I glared as my phone alarm played the damn song again. Three minutes lost. I’d thought when I programmed the constant alarms with a song, it would encourage me to not linger. Instead, it was just annoying the hell out of me.

I needed that book.

A muted laugh escaped my lips. Who else but a book nerd like me would find a course on the history of conservation techniques fascinating? My paper on the merits of using animal products, like leather, for bookbinding versus the synthetic materials available today was due in one week. I had to have this last resource before I could finish the paper.

I broke into a slow jog toward the exact location of the volume I needed. When I came across this book, I knew immediately that I had to have it for the paper I was writing for my doctoral class in book conservation.

My heartbeat quickened, matching the rhythm of my pace as I raced toward my goal. This was the only chance I had to get that particular manuscript. My schedule was packed for the rest of this week with obligations I couldn’t shift or avoid. It was now or never.

I slid in between the large metal stacks, each one on a rotating mechanical system.

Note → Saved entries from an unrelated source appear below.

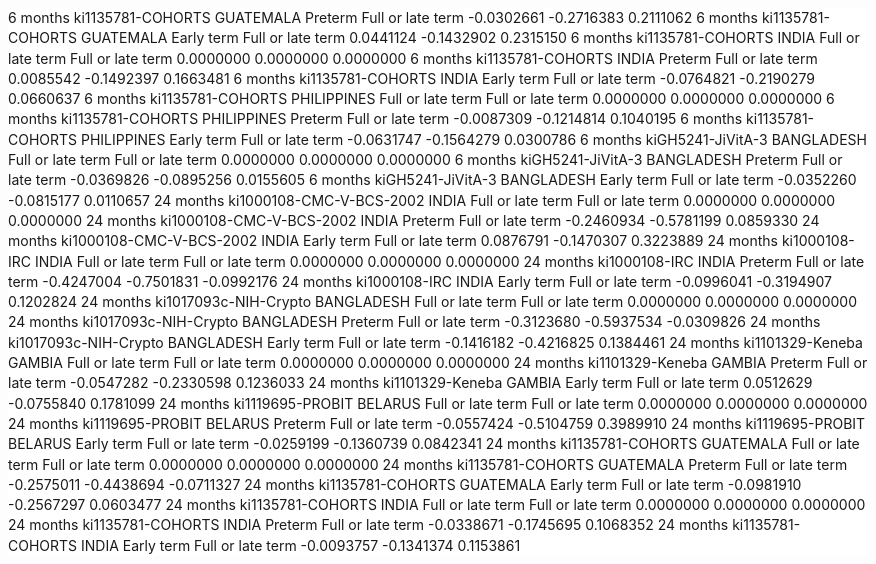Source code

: 6 months    ki1135781-COHORTS          GUATEMALA                      Preterm              Full or late term    -0.0302661   -0.2716383    0.2111062
6 months    ki1135781-COHORTS          GUATEMALA                      Early term           Full or late term     0.0441124   -0.1432902    0.2315150
6 months    ki1135781-COHORTS          INDIA                          Full or late term    Full or late term     0.0000000    0.0000000    0.0000000
6 months    ki1135781-COHORTS          INDIA                          Preterm              Full or late term     0.0085542   -0.1492397    0.1663481
6 months    ki1135781-COHORTS          INDIA                          Early term           Full or late term    -0.0764821   -0.2190279    0.0660637
6 months    ki1135781-COHORTS          PHILIPPINES                    Full or late term    Full or late term     0.0000000    0.0000000    0.0000000
6 months    ki1135781-COHORTS          PHILIPPINES                    Preterm              Full or late term    -0.0087309   -0.1214814    0.1040195
6 months    ki1135781-COHORTS          PHILIPPINES                    Early term           Full or late term    -0.0631747   -0.1564279    0.0300786
6 months    kiGH5241-JiVitA-3          BANGLADESH                     Full or late term    Full or late term     0.0000000    0.0000000    0.0000000
6 months    kiGH5241-JiVitA-3          BANGLADESH                     Preterm              Full or late term    -0.0369826   -0.0895256    0.0155605
6 months    kiGH5241-JiVitA-3          BANGLADESH                     Early term           Full or late term    -0.0352260   -0.0815177    0.0110657
24 months   ki1000108-CMC-V-BCS-2002   INDIA                          Full or late term    Full or late term     0.0000000    0.0000000    0.0000000
24 months   ki1000108-CMC-V-BCS-2002   INDIA                          Preterm              Full or late term    -0.2460934   -0.5781199    0.0859330
24 months   ki1000108-CMC-V-BCS-2002   INDIA                          Early term           Full or late term     0.0876791   -0.1470307    0.3223889
24 months   ki1000108-IRC              INDIA                          Full or late term    Full or late term     0.0000000    0.0000000    0.0000000
24 months   ki1000108-IRC              INDIA                          Preterm              Full or late term    -0.4247004   -0.7501831   -0.0992176
24 months   ki1000108-IRC              INDIA                          Early term           Full or late term    -0.0996041   -0.3194907    0.1202824
24 months   ki1017093c-NIH-Crypto      BANGLADESH                     Full or late term    Full or late term     0.0000000    0.0000000    0.0000000
24 months   ki1017093c-NIH-Crypto      BANGLADESH                     Preterm              Full or late term    -0.3123680   -0.5937534   -0.0309826
24 months   ki1017093c-NIH-Crypto      BANGLADESH                     Early term           Full or late term    -0.1416182   -0.4216825    0.1384461
24 months   ki1101329-Keneba           GAMBIA                         Full or late term    Full or late term     0.0000000    0.0000000    0.0000000
24 months   ki1101329-Keneba           GAMBIA                         Preterm              Full or late term    -0.0547282   -0.2330598    0.1236033
24 months   ki1101329-Keneba           GAMBIA                         Early term           Full or late term     0.0512629   -0.0755840    0.1781099
24 months   ki1119695-PROBIT           BELARUS                        Full or late term    Full or late term     0.0000000    0.0000000    0.0000000
24 months   ki1119695-PROBIT           BELARUS                        Preterm              Full or late term    -0.0557424   -0.5104759    0.3989910
24 months   ki1119695-PROBIT           BELARUS                        Early term           Full or late term    -0.0259199   -0.1360739    0.0842341
24 months   ki1135781-COHORTS          GUATEMALA                      Full or late term    Full or late term     0.0000000    0.0000000    0.0000000
24 months   ki1135781-COHORTS          GUATEMALA                      Preterm              Full or late term    -0.2575011   -0.4438694   -0.0711327
24 months   ki1135781-COHORTS          GUATEMALA                      Early term           Full or late term    -0.0981910   -0.2567297    0.0603477
24 months   ki1135781-COHORTS          INDIA                          Full or late term    Full or late term     0.0000000    0.0000000    0.0000000
24 months   ki1135781-COHORTS          INDIA                          Preterm              Full or late term    -0.0338671   -0.1745695    0.1068352
24 months   ki1135781-COHORTS          INDIA                          Early term           Full or late term    -0.0093757   -0.1341374    0.1153861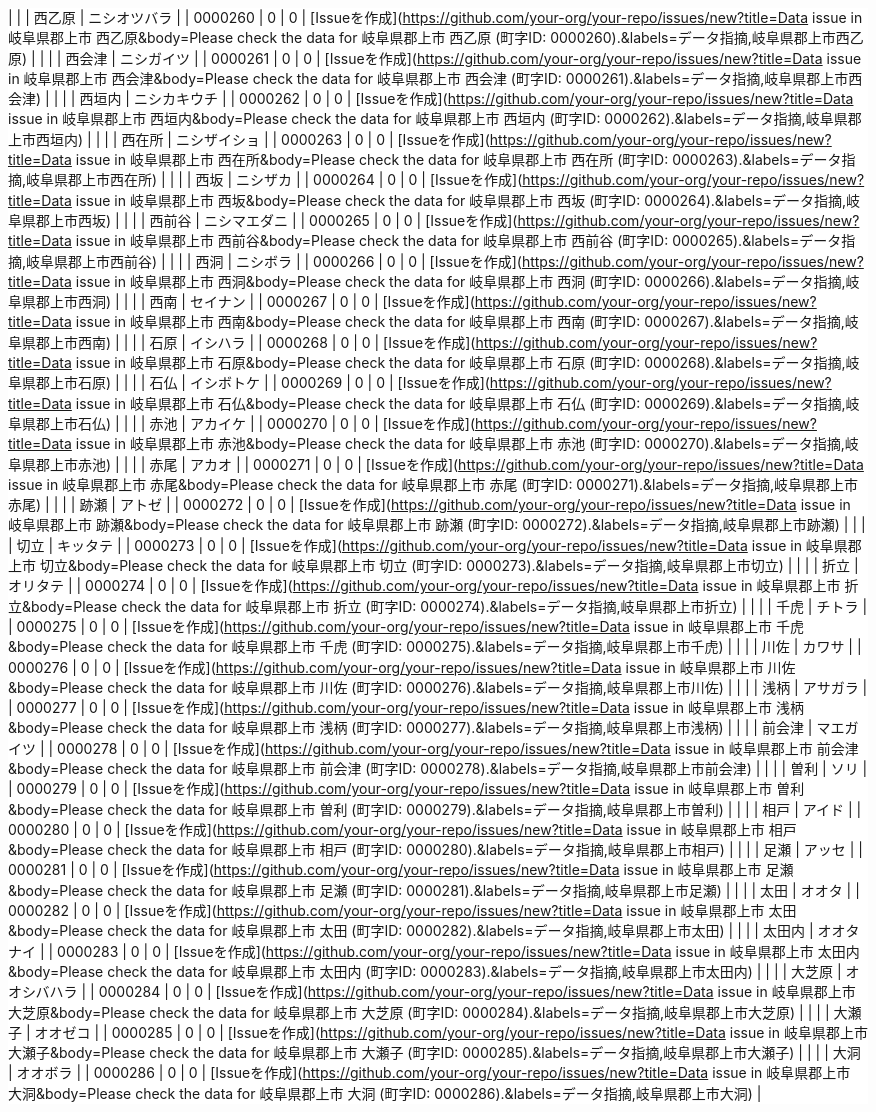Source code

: |  |  | 西乙原 |   ニシオツバラ |  | 0000260 | 0 | 0 | [Issueを作成](https://github.com/your-org/your-repo/issues/new?title=Data issue in 岐阜県郡上市   西乙原&body=Please check the data for 岐阜県郡上市   西乙原 (町字ID: 0000260).&labels=データ指摘,岐阜県郡上市西乙原) |
|  |  | 西会津 |   ニシガイツ |  | 0000261 | 0 | 0 | [Issueを作成](https://github.com/your-org/your-repo/issues/new?title=Data issue in 岐阜県郡上市   西会津&body=Please check the data for 岐阜県郡上市   西会津 (町字ID: 0000261).&labels=データ指摘,岐阜県郡上市西会津) |
|  |  | 西垣内 |   ニシカキウチ |  | 0000262 | 0 | 0 | [Issueを作成](https://github.com/your-org/your-repo/issues/new?title=Data issue in 岐阜県郡上市   西垣内&body=Please check the data for 岐阜県郡上市   西垣内 (町字ID: 0000262).&labels=データ指摘,岐阜県郡上市西垣内) |
|  |  | 西在所 |   ニシザイショ |  | 0000263 | 0 | 0 | [Issueを作成](https://github.com/your-org/your-repo/issues/new?title=Data issue in 岐阜県郡上市   西在所&body=Please check the data for 岐阜県郡上市   西在所 (町字ID: 0000263).&labels=データ指摘,岐阜県郡上市西在所) |
|  |  | 西坂 |   ニシザカ |  | 0000264 | 0 | 0 | [Issueを作成](https://github.com/your-org/your-repo/issues/new?title=Data issue in 岐阜県郡上市   西坂&body=Please check the data for 岐阜県郡上市   西坂 (町字ID: 0000264).&labels=データ指摘,岐阜県郡上市西坂) |
|  |  | 西前谷 |   ニシマエダニ |  | 0000265 | 0 | 0 | [Issueを作成](https://github.com/your-org/your-repo/issues/new?title=Data issue in 岐阜県郡上市   西前谷&body=Please check the data for 岐阜県郡上市   西前谷 (町字ID: 0000265).&labels=データ指摘,岐阜県郡上市西前谷) |
|  |  | 西洞 |   ニシボラ |  | 0000266 | 0 | 0 | [Issueを作成](https://github.com/your-org/your-repo/issues/new?title=Data issue in 岐阜県郡上市   西洞&body=Please check the data for 岐阜県郡上市   西洞 (町字ID: 0000266).&labels=データ指摘,岐阜県郡上市西洞) |
|  |  | 西南 |   セイナン |  | 0000267 | 0 | 0 | [Issueを作成](https://github.com/your-org/your-repo/issues/new?title=Data issue in 岐阜県郡上市   西南&body=Please check the data for 岐阜県郡上市   西南 (町字ID: 0000267).&labels=データ指摘,岐阜県郡上市西南) |
|  |  | 石原 |   イシハラ |  | 0000268 | 0 | 0 | [Issueを作成](https://github.com/your-org/your-repo/issues/new?title=Data issue in 岐阜県郡上市   石原&body=Please check the data for 岐阜県郡上市   石原 (町字ID: 0000268).&labels=データ指摘,岐阜県郡上市石原) |
|  |  | 石仏 |   イシボトケ |  | 0000269 | 0 | 0 | [Issueを作成](https://github.com/your-org/your-repo/issues/new?title=Data issue in 岐阜県郡上市   石仏&body=Please check the data for 岐阜県郡上市   石仏 (町字ID: 0000269).&labels=データ指摘,岐阜県郡上市石仏) |
|  |  | 赤池 |   アカイケ |  | 0000270 | 0 | 0 | [Issueを作成](https://github.com/your-org/your-repo/issues/new?title=Data issue in 岐阜県郡上市   赤池&body=Please check the data for 岐阜県郡上市   赤池 (町字ID: 0000270).&labels=データ指摘,岐阜県郡上市赤池) |
|  |  | 赤尾 |   アカオ |  | 0000271 | 0 | 0 | [Issueを作成](https://github.com/your-org/your-repo/issues/new?title=Data issue in 岐阜県郡上市   赤尾&body=Please check the data for 岐阜県郡上市   赤尾 (町字ID: 0000271).&labels=データ指摘,岐阜県郡上市赤尾) |
|  |  | 跡瀬 |   アトゼ |  | 0000272 | 0 | 0 | [Issueを作成](https://github.com/your-org/your-repo/issues/new?title=Data issue in 岐阜県郡上市   跡瀬&body=Please check the data for 岐阜県郡上市   跡瀬 (町字ID: 0000272).&labels=データ指摘,岐阜県郡上市跡瀬) |
|  |  | 切立 |   キッタテ |  | 0000273 | 0 | 0 | [Issueを作成](https://github.com/your-org/your-repo/issues/new?title=Data issue in 岐阜県郡上市   切立&body=Please check the data for 岐阜県郡上市   切立 (町字ID: 0000273).&labels=データ指摘,岐阜県郡上市切立) |
|  |  | 折立 |   オリタテ |  | 0000274 | 0 | 0 | [Issueを作成](https://github.com/your-org/your-repo/issues/new?title=Data issue in 岐阜県郡上市   折立&body=Please check the data for 岐阜県郡上市   折立 (町字ID: 0000274).&labels=データ指摘,岐阜県郡上市折立) |
|  |  | 千虎 |   チトラ |  | 0000275 | 0 | 0 | [Issueを作成](https://github.com/your-org/your-repo/issues/new?title=Data issue in 岐阜県郡上市   千虎&body=Please check the data for 岐阜県郡上市   千虎 (町字ID: 0000275).&labels=データ指摘,岐阜県郡上市千虎) |
|  |  | 川佐 |   カワサ |  | 0000276 | 0 | 0 | [Issueを作成](https://github.com/your-org/your-repo/issues/new?title=Data issue in 岐阜県郡上市   川佐&body=Please check the data for 岐阜県郡上市   川佐 (町字ID: 0000276).&labels=データ指摘,岐阜県郡上市川佐) |
|  |  | 浅柄 |   アサガラ |  | 0000277 | 0 | 0 | [Issueを作成](https://github.com/your-org/your-repo/issues/new?title=Data issue in 岐阜県郡上市   浅柄&body=Please check the data for 岐阜県郡上市   浅柄 (町字ID: 0000277).&labels=データ指摘,岐阜県郡上市浅柄) |
|  |  | 前会津 |   マエガイツ |  | 0000278 | 0 | 0 | [Issueを作成](https://github.com/your-org/your-repo/issues/new?title=Data issue in 岐阜県郡上市   前会津&body=Please check the data for 岐阜県郡上市   前会津 (町字ID: 0000278).&labels=データ指摘,岐阜県郡上市前会津) |
|  |  | 曽利 |   ソリ |  | 0000279 | 0 | 0 | [Issueを作成](https://github.com/your-org/your-repo/issues/new?title=Data issue in 岐阜県郡上市   曽利&body=Please check the data for 岐阜県郡上市   曽利 (町字ID: 0000279).&labels=データ指摘,岐阜県郡上市曽利) |
|  |  | 相戸 |   アイド |  | 0000280 | 0 | 0 | [Issueを作成](https://github.com/your-org/your-repo/issues/new?title=Data issue in 岐阜県郡上市   相戸&body=Please check the data for 岐阜県郡上市   相戸 (町字ID: 0000280).&labels=データ指摘,岐阜県郡上市相戸) |
|  |  | 足瀬 |   アッセ |  | 0000281 | 0 | 0 | [Issueを作成](https://github.com/your-org/your-repo/issues/new?title=Data issue in 岐阜県郡上市   足瀬&body=Please check the data for 岐阜県郡上市   足瀬 (町字ID: 0000281).&labels=データ指摘,岐阜県郡上市足瀬) |
|  |  | 太田 |   オオタ |  | 0000282 | 0 | 0 | [Issueを作成](https://github.com/your-org/your-repo/issues/new?title=Data issue in 岐阜県郡上市   太田&body=Please check the data for 岐阜県郡上市   太田 (町字ID: 0000282).&labels=データ指摘,岐阜県郡上市太田) |
|  |  | 太田内 |   オオタナイ |  | 0000283 | 0 | 0 | [Issueを作成](https://github.com/your-org/your-repo/issues/new?title=Data issue in 岐阜県郡上市   太田内&body=Please check the data for 岐阜県郡上市   太田内 (町字ID: 0000283).&labels=データ指摘,岐阜県郡上市太田内) |
|  |  | 大芝原 |   オオシバハラ |  | 0000284 | 0 | 0 | [Issueを作成](https://github.com/your-org/your-repo/issues/new?title=Data issue in 岐阜県郡上市   大芝原&body=Please check the data for 岐阜県郡上市   大芝原 (町字ID: 0000284).&labels=データ指摘,岐阜県郡上市大芝原) |
|  |  | 大瀬子 |   オオゼコ |  | 0000285 | 0 | 0 | [Issueを作成](https://github.com/your-org/your-repo/issues/new?title=Data issue in 岐阜県郡上市   大瀬子&body=Please check the data for 岐阜県郡上市   大瀬子 (町字ID: 0000285).&labels=データ指摘,岐阜県郡上市大瀬子) |
|  |  | 大洞 |   オオボラ |  | 0000286 | 0 | 0 | [Issueを作成](https://github.com/your-org/your-repo/issues/new?title=Data issue in 岐阜県郡上市   大洞&body=Please check the data for 岐阜県郡上市   大洞 (町字ID: 0000286).&labels=データ指摘,岐阜県郡上市大洞) |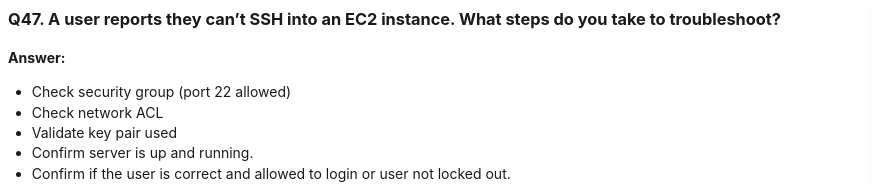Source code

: 
### Q47. A user reports they can’t SSH into an EC2 instance. What steps do you take to troubleshoot?
**Answer:**

* Check security group (port 22 allowed)
* Check network ACL
* Validate key pair used
* Confirm server is up and running.
* Confirm if the user is correct and allowed to login or user not locked out.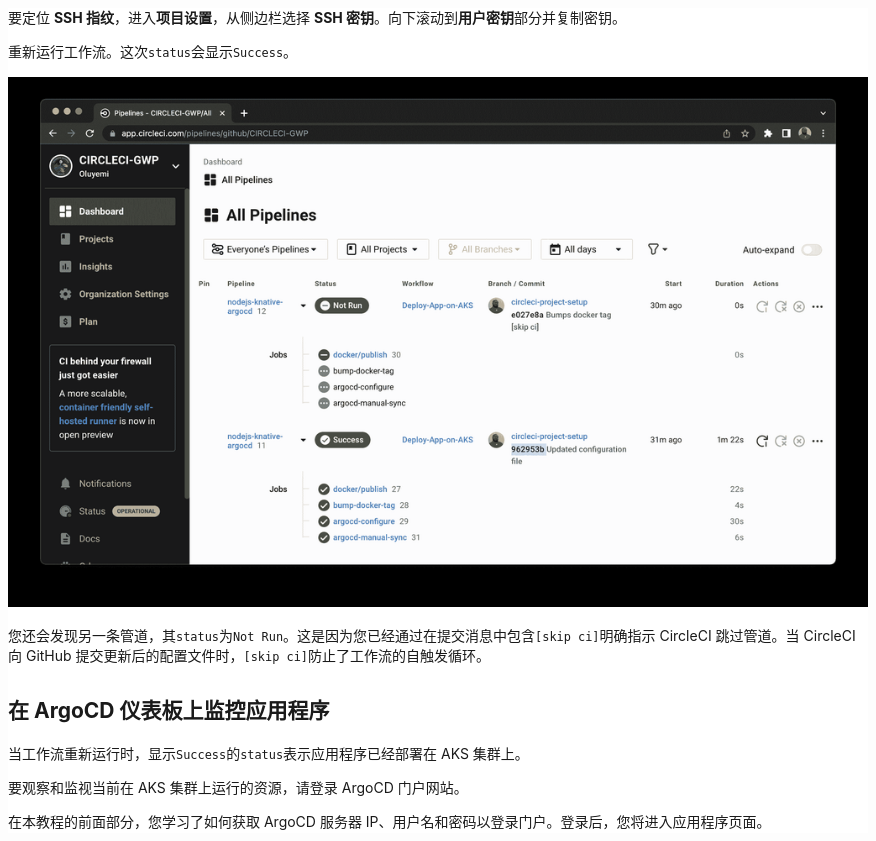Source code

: 要定位 **SSH 指纹**，进入**项目设置**，从侧边栏选择 **SSH 密钥**。向下滚动到**用户密钥**部分并复制密钥。

重新运行工作流。这次`status`会显示`Success`。

![Success Workflow](img/886f18050824e2b0812444ca77cfad38.png)

您还会发现另一条管道，其`status`为`Not Run`。这是因为您已经通过在提交消息中包含`[skip ci]`明确指示 CircleCI 跳过管道。当 CircleCI 向 GitHub 提交更新后的配置文件时，`[skip ci]`防止了工作流的自触发循环。

## 在 ArgoCD 仪表板上监控应用程序

当工作流重新运行时，显示`Success`的`status`表示应用程序已经部署在 AKS 集群上。

要观察和监视当前在 AKS 集群上运行的资源，请登录 ArgoCD 门户网站。

在本教程的前面部分，您学习了如何获取 ArgoCD 服务器 IP、用户名和密码以登录门户。登录后，您将进入应用程序页面。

I let my eyes wander, gazing at the titles around me like I was visiting long-lost friends.

Reluctantly, I pulled my eyes from the tempting tomes and reminded myself again that I had limited time. With military precision, I snapped back into focus, not giving into the temptation to peek between the pages of every book that caught my eye, which was far too easy to do. Books of all kinds were my kryptonite, maybe I wasn’t so far removed from being Supergirl.

The familiar mechanical whirl filled the room as the section slowly shifted into place, allowing me to walk between the shelves. I shivered at the tingle that ran through my fingers as I grazed the spines of the books I passed. My hand slowed as I approached the location I sought, and I froze.

Where is it?

My brow furrowed as I read the call numbers to the left and right of the spot where it should’ve been. My pointer finger began a slow tap against the book it rested on, while my mind and heart raced to figure out where it was.

It had to be here. According to the library’s records, the book hadn’t been checked out in a year, and there was no telltale space in the jam-packed row to indicate a book was missing.